Ireland suffered a catastrophic economic collapse during the Eurozone crisis, yet within just a few years, the country managed to secure a rapid economic and reputational recovery. Desmond Dinan writes that Ireland owes much of its success to what could be called ‘small-state-ism’ – the ability to leverage its status as a small member state to its advantage.
International relations can be unkind to small countries. A Hobbesian system is the worst. At the other extreme, the European Union is the best possible place for a small state to be.
In principle, the EU cherishes the equality of its members. National leaders sit as peers around the head table at meetings of the European Council. In practice, the big member states – notably France and Germany – are more equal than others. But that is a trifling price for small states to pay given the benefits that EU membership provides.
Ireland is a small EU state, though not the smallest. It occupies a category of countries that includes, for instance, Estonia, Finland and Greece. Intrinsically, small states have limited influence in the EU. They lack large diplomatic services and have relatively constrained administrative capacities. Even if economically weighty, they do not have the commercial and financial firepower of most of the big states.
Ireland has been a member of the EU and its predecessor, the European Community, since 1973. The most remarkable thing about Ireland in the intervening years is that, thanks to EU membership, it experienced an extraordinary transformation from poverty to prosperity. By the early 1990s, due largely to a huge infusion of EU funds, Ireland became the ‘Celtic Tiger’.
The second most remarkable thing about Ireland in the EU is not simply how far and how fast the country fell during the crisis of 2009-13, but how rapidly it recovered economically and reputationally. What explains Ireland’s spectacular rehabilitation? In part, it was due to how well Ireland played what looked like a weak hand: its small size as an EU member state, something that could be called ‘small-state-ism’. Three examples stand out: Ireland’s defence of corporate tax minimisation, which is beloved at home but regarded with suspicion abroad; Ireland’s rapid emergence from the financial crisis; and Ireland’s highly successful Brexit strategy.

RECORDED DATA:
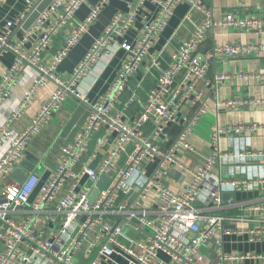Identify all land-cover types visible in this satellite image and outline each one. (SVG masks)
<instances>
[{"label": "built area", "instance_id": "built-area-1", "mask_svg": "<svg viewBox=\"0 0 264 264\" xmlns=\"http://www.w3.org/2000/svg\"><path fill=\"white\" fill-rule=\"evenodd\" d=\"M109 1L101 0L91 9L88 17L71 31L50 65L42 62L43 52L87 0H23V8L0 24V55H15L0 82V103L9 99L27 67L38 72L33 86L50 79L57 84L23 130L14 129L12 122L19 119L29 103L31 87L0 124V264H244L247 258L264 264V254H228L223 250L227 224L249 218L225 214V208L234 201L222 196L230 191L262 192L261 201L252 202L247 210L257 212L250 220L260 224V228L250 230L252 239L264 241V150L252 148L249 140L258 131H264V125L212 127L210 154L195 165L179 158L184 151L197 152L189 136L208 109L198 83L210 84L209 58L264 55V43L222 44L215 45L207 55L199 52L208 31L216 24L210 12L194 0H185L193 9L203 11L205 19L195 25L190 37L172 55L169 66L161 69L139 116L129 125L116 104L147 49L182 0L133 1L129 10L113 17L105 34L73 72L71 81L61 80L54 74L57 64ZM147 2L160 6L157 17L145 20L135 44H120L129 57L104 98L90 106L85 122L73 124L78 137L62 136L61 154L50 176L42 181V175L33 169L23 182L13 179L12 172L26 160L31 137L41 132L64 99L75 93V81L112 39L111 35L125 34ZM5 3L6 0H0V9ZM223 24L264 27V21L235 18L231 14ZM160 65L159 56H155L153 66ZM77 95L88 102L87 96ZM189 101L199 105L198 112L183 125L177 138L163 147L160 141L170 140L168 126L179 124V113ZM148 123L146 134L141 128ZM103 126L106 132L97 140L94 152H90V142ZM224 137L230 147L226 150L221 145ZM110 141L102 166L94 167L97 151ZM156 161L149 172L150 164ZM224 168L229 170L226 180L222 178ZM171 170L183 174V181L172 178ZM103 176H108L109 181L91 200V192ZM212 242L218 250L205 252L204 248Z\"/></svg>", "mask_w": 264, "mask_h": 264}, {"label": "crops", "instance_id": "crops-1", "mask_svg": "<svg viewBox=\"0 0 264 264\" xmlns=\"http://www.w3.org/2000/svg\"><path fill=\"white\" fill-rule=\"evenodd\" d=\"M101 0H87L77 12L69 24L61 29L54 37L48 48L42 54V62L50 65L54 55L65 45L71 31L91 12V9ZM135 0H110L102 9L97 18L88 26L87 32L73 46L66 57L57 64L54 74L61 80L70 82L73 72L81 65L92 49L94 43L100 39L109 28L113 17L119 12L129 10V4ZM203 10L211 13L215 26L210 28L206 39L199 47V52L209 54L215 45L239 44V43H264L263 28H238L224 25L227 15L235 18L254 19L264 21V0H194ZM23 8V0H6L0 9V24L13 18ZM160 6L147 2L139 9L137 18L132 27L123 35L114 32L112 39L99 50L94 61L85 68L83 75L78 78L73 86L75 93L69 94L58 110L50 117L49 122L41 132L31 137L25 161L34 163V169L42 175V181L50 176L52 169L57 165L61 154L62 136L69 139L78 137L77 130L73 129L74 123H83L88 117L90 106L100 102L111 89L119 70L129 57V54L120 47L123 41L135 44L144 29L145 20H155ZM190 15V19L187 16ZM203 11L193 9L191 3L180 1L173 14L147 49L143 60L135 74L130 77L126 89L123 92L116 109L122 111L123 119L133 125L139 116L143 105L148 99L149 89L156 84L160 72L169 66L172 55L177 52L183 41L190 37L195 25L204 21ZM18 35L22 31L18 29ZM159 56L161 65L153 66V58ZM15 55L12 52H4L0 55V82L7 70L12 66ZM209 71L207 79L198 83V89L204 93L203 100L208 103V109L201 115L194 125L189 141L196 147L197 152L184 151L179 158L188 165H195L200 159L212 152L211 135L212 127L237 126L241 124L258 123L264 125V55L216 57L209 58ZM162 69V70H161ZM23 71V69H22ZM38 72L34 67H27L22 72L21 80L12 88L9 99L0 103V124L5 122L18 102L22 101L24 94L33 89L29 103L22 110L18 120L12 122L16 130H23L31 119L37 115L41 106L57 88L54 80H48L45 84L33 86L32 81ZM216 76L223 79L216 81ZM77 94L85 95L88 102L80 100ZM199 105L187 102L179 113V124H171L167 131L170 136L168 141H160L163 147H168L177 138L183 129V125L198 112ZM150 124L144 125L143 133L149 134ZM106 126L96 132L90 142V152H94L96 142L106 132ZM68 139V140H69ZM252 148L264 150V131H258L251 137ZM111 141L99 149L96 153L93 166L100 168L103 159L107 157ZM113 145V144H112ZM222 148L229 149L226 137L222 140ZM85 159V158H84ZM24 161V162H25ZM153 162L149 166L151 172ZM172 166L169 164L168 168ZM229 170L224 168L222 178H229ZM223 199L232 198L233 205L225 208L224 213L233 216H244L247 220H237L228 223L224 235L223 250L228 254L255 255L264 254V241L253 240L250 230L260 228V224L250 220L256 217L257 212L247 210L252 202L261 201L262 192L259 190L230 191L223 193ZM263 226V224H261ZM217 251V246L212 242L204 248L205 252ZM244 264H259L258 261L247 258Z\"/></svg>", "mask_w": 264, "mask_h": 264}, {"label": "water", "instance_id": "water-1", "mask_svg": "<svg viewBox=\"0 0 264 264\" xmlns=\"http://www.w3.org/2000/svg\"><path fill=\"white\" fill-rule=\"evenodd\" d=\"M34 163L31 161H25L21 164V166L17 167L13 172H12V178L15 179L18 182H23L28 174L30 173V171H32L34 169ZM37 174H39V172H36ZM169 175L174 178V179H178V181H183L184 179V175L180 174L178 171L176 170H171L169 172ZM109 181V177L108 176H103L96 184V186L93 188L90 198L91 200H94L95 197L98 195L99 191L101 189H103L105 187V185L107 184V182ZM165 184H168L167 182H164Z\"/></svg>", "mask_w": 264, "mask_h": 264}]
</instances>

EXERCISE INSTRUCTIONS:
A - In the article on Ireland, since what year has Ireland been a member of the EU and its predecessor, the European Community?
B - Rewrite the passage of the article on Ireland starting at "In principle, the" and ending at "the big states.", with "Estonia" swapped for "Latvia".

IN RESPONSE:
A - Since 1973.

B -
In principle, the EU cherishes the equality of its members. National leaders sit as peers around the head table at meetings of the European Council. In practice, the big member states – notably France and Germany – are more equal than others. But that is a trifling price for small states to pay given the benefits that EU membership provides.
Ireland is a small EU state, though not the smallest. It occupies a category of countries that includes, for instance, Latvia, Finland and Greece. Intrinsically, small states have limited influence in the EU. They lack large diplomatic services and have relatively constrained administrative capacities. Even if economically weighty, they do not have the commercial and financial firepower of most of the big states.